--- MATERIAL PROVIDED ---
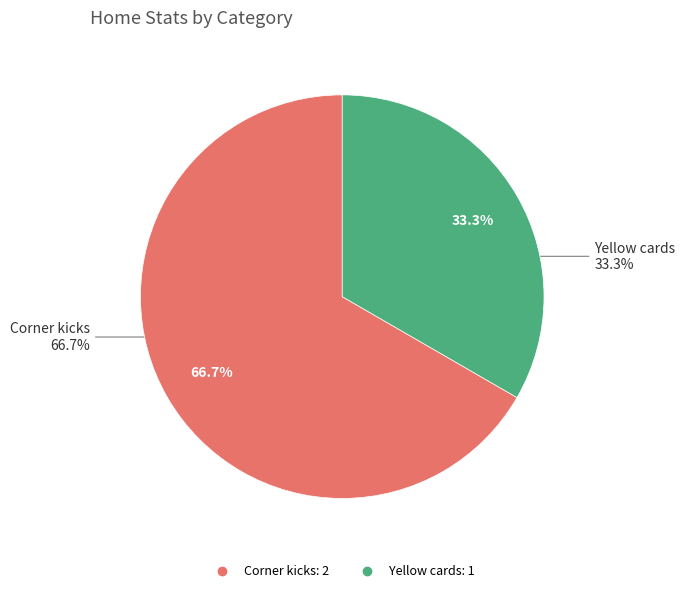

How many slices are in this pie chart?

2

...

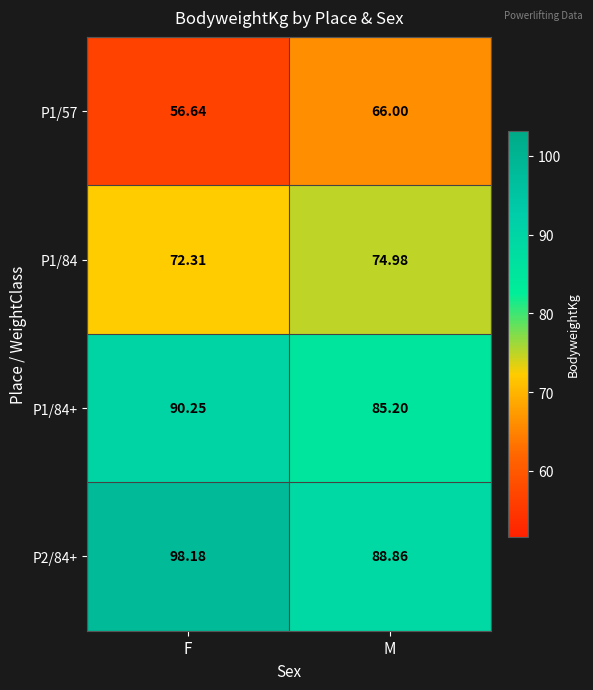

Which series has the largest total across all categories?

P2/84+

==

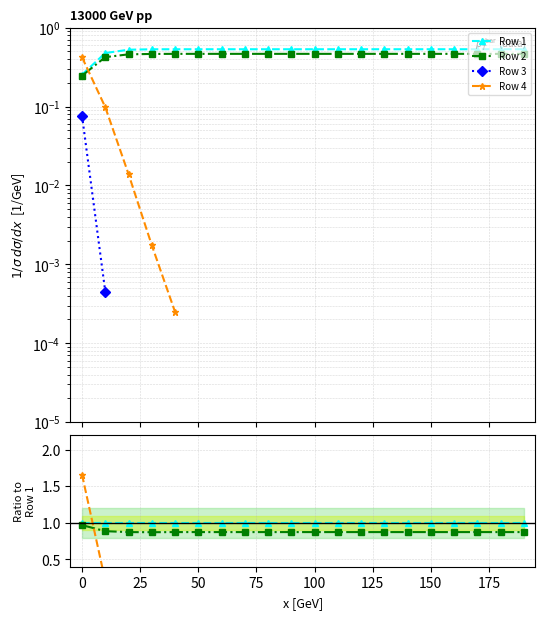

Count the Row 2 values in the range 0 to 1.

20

--- WHAT NEEDS TO BE DONE ---
Copy out each line of the records above that contains the word "values".

--- WRITTEN RESPONSE ---
Count the Row 2 values in the range 0 to 1.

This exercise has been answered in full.